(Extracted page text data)
┌──

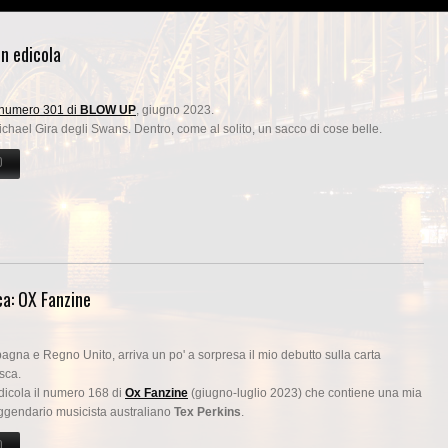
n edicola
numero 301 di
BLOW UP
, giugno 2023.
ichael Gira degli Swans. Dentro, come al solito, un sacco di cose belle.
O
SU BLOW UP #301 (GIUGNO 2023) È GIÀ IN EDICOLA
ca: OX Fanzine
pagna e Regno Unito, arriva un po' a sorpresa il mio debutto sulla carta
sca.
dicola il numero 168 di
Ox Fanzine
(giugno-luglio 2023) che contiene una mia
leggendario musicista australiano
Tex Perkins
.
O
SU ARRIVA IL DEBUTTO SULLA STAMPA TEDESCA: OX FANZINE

└──
┌──

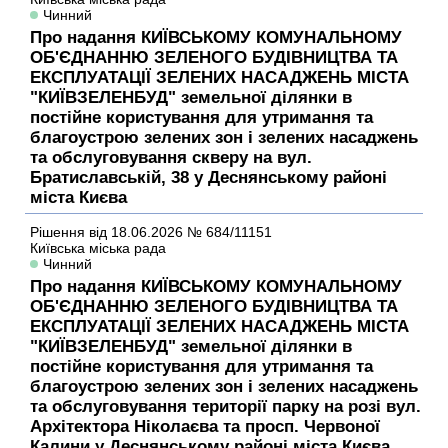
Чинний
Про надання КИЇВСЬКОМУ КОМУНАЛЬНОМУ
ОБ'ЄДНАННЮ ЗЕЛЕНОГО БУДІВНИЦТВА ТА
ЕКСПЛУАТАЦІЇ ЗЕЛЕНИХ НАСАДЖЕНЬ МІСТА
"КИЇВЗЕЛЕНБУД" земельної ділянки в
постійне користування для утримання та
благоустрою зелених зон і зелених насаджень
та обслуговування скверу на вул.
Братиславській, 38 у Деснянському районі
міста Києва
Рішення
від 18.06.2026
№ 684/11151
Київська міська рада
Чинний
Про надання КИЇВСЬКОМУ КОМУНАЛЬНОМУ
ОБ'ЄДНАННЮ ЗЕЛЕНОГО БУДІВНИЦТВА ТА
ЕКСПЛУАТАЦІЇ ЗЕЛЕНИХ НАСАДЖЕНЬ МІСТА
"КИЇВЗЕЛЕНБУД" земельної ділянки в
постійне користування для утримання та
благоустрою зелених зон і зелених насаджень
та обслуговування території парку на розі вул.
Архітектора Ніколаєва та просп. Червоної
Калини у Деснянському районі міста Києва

└──
┌──

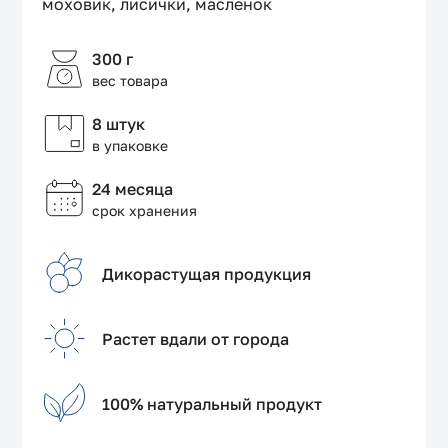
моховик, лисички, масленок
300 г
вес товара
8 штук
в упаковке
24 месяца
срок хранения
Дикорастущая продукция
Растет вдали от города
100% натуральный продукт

└──

Task brief
In the material, take everything from the line containing "моховик, лисички, масленок" down to the line containing "100% натуральный продукт" and swap "8 штук" for "12 штук", leaving all else unchanged. Return only those lines.

Answer
моховик, лисички, масленок
300 г
вес товара
12 штук
в упаковке
24 месяца
срок хранения
Дикорастущая продукция
Растет вдали от города
100% натуральный продукт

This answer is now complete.